Rami Ben Efraïm est un homme heureux. Noyée dans les oliviers d’un village de Galilée au nord d’Israël, sa demeure semble sortie d’un catalogue de vacances. Cet ancien général de l’armée de l’air dirige aujourd’hui plusieurs start-up actives dans la cybersécurité. Un parcours qui faisait de lui un bon point d’entrée pour mon enquête, tant il semble incarner la success story d’Israël aujourd’hui, entre armée et business.

Dans ce pays de relations informelles, quelques coups de fil ont suffi pour dénicher son numéro. Et si le pilote retraité fuit d’habitude tout ce qui pourrait ressembler à une journaliste, il sait apprécier la persévérance. Après des négociations dignes d’Oslo, voici la mienne récompensée d’une tranche de cake au chocolat et de quelques confidences autour de la table familiale.

Un employé sur dix dans la tech.

Militaire de haut rang puis entrepreneur prospère, le quinquagénaire aux yeux vert pâle a fondé sa réussite sur l’innovation, comme des milliers de ses compatriotes. Nation au monde qui compte le plus de start-up par habitant, l’Etat hébreu est le pays de l’OCDE qui investit le plus dans la recherche et le développement – 4,9% de son produit intérieur brut en 2019 contre 2,5% en moyenne dans les autres nations développées.

Un employé israélien sur dix travaille dans la tech, offrant au pays 15% de son produit intérieur brut et 25% des impôts alors que les produits issus de ce secteur représentent 43% des exportations. En 2018, Israël comptait 17,4 scientifiques et chercheurs pour 1000 employés, le ratio le plus élevé des pays de l’OCDE. Un contexte favorable à l’innovation qui a forgé l’expression de Silicon Wadi, du mot arabe wadi signifiant vallon.

L’armée joue un rôle fondamental dans cette réussite.
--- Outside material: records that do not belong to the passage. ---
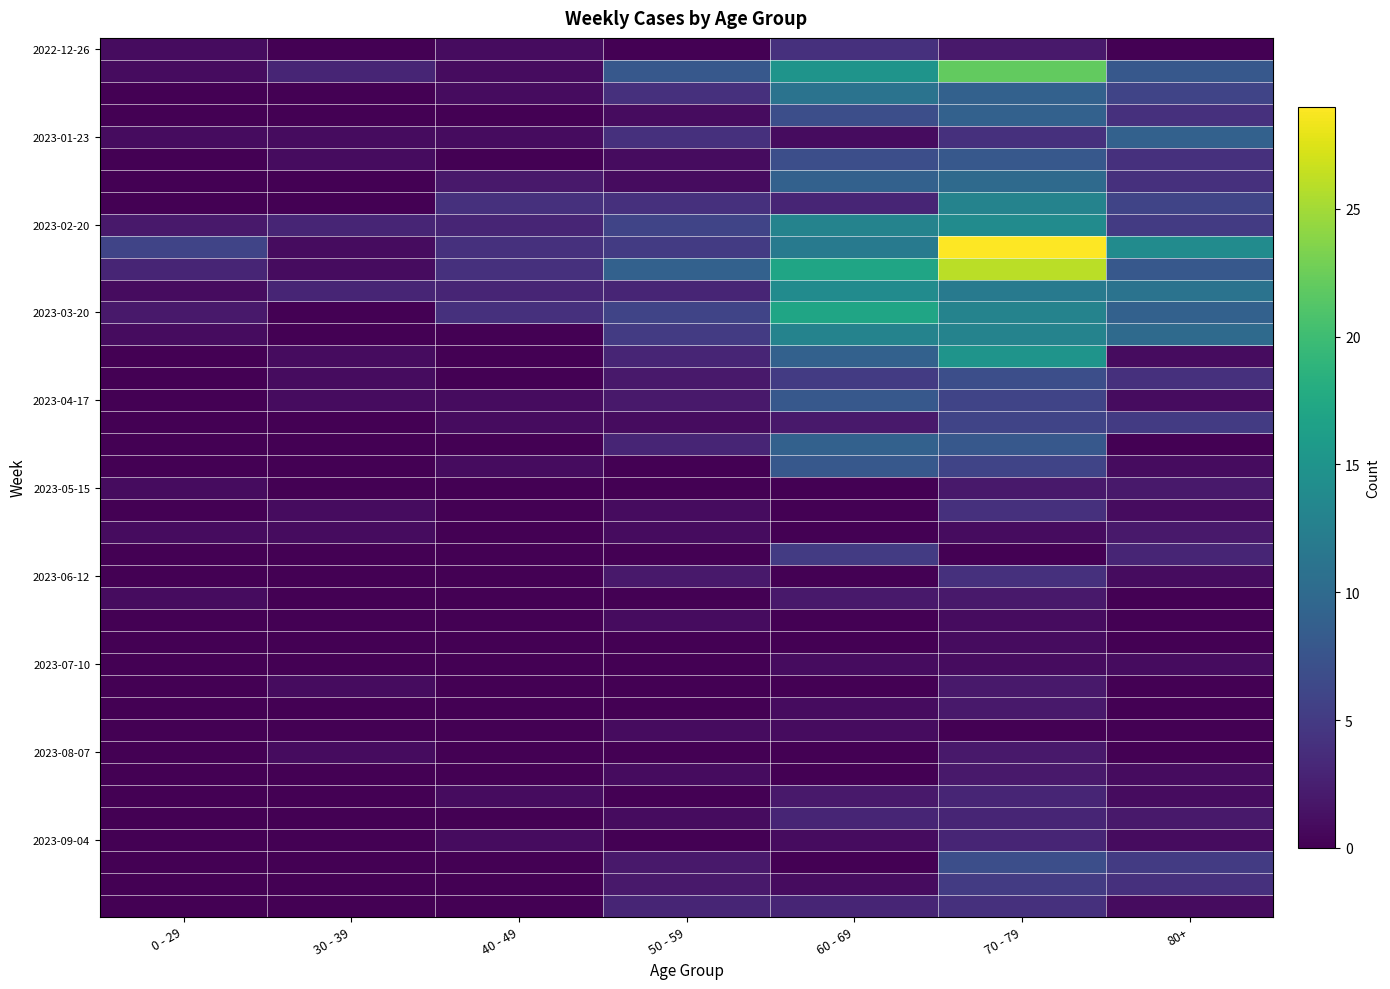

What is the greatest value displayed?

29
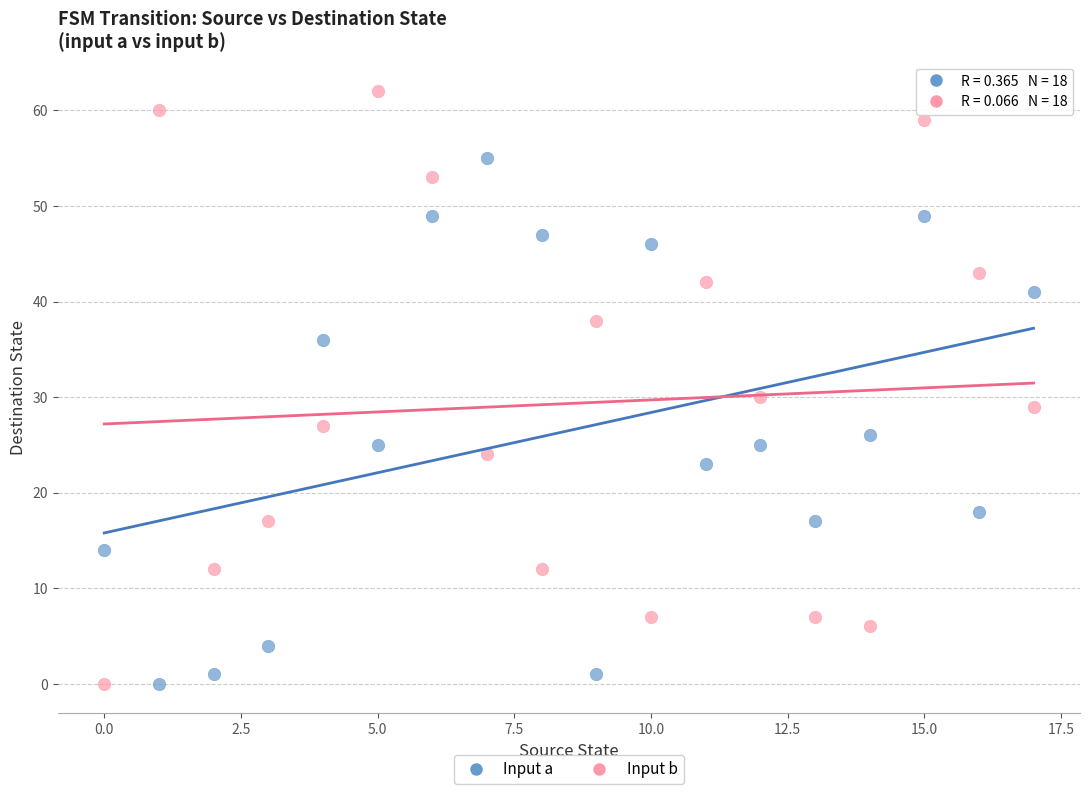

Across all data points, what is the range of Y values (max minus min)?

62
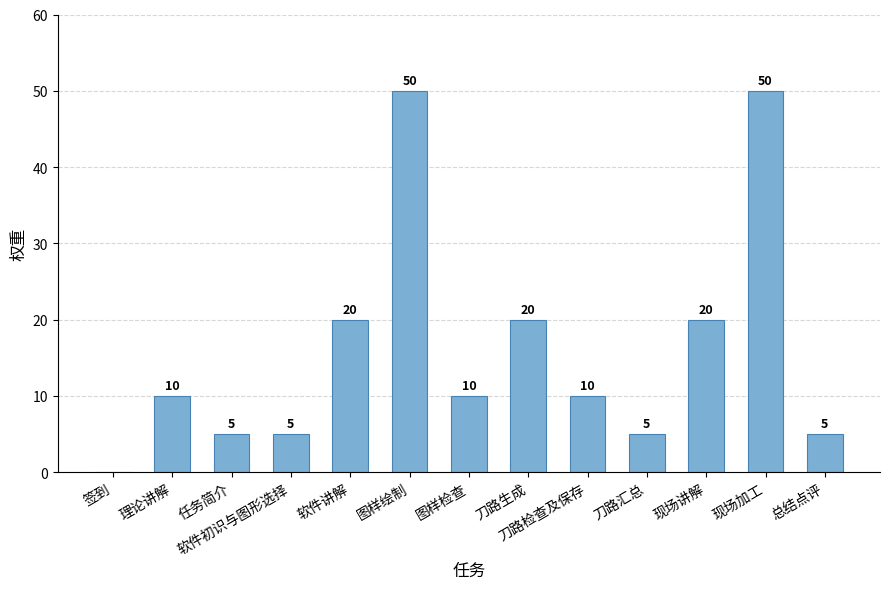

What is the greatest value displayed?

50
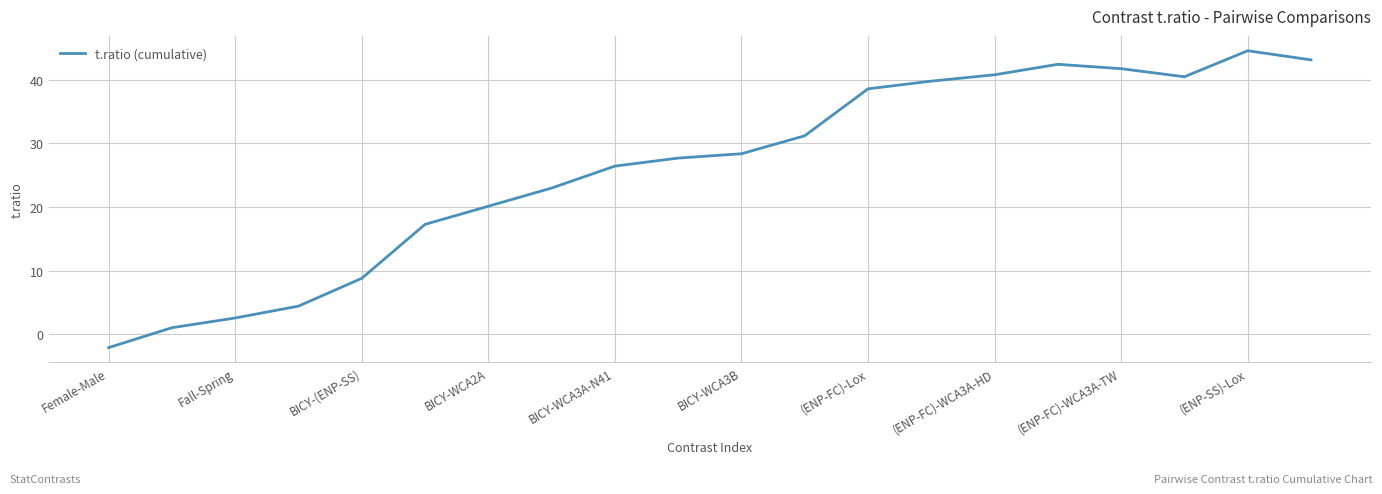

What is the minimum value shown in the chart?

-2.1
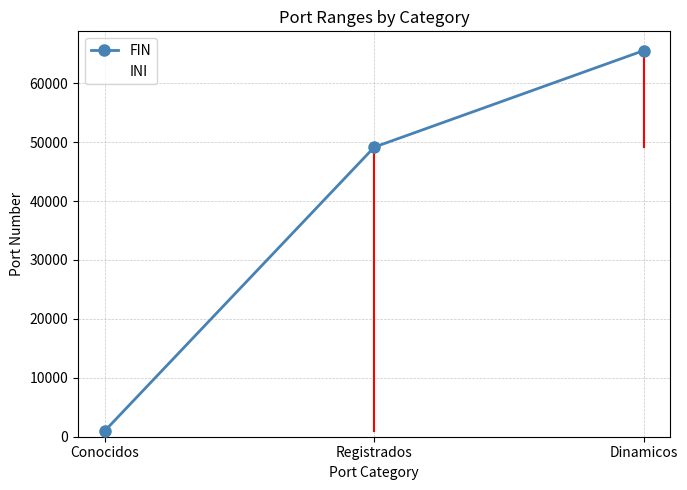

Rank the series by their average value, from highest to lowest.

FIN, INI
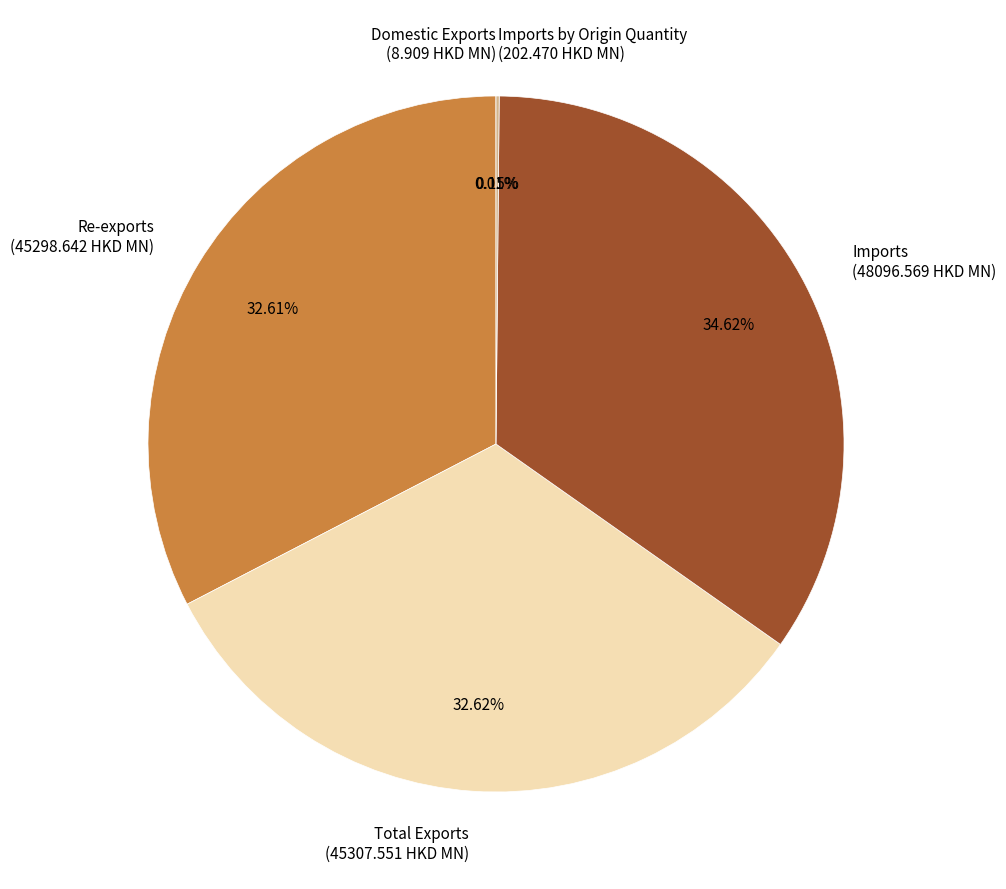

Approximately how many times larger is the value at Total Exports (45307.551 HKD MN) compared to Re-exports (45298.642 HKD MN)?

1.0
La moitié des start-up et PME du pays actives dans les technologies travaillent sur des questions militaires et sécuritaires. Une imbrication entre Etat et secteur privé due à plusieurs facteurs. Outre sa fonction principale qui est de sécuriser l’Etat hébreu, Tsahal – l’acronyme de Tsva Hagana LeIsrael, Armée de défense d’Israël – est un bureau géant des ressources humaines et le plus grand formateur du pays. Chaque année, des milliers de jeunes, filles comme garçons, rejoignent ses rangs pour une durée de deux ans et demi à trois ans.

Un tremplin professionnel.

Certains servent à contre-cœur et occupent des places peu intéressantes pour la suite de leur carrière. Mais une majorité conçoit aussi l’armée comme un lieu de développement personnel et un tremplin professionnel. De fait, ceux qui sont sélectionnés pour les meilleurs emplois technologiques reçoivent, à dix-huit ans tout juste, trois outils essentiels à la création de start-up: des connaissances, un réseau et une culture de travail.

«Les unités technologiques et les pilotes forment l’essentiel des talents. Les premiers développent l’expertise cyber, les deuxièmes sont des as dans l’usage des techniques les plus complexes», détaille Rami Ben Efraïm, qui a dirigé les ressources humaines des forces aériennes pendant des années.

Décrites comme l’équivalent de Stanford, Harvard ou du MIT pour Israël, les unités technologiques 8200, 81 et celle des «chercheurs» jouissent d’un prestige inégalable.

On surnomme 8200 le «boot camp des milliardaires» au vu du nombre de start-up à succès créées par ses vétérans. Des milliers de soldats y développent des compétences en encryptage et sécurité de l’information ainsi que toutes sortes de solutions permettant de mener ou contrer des cyber-attaques.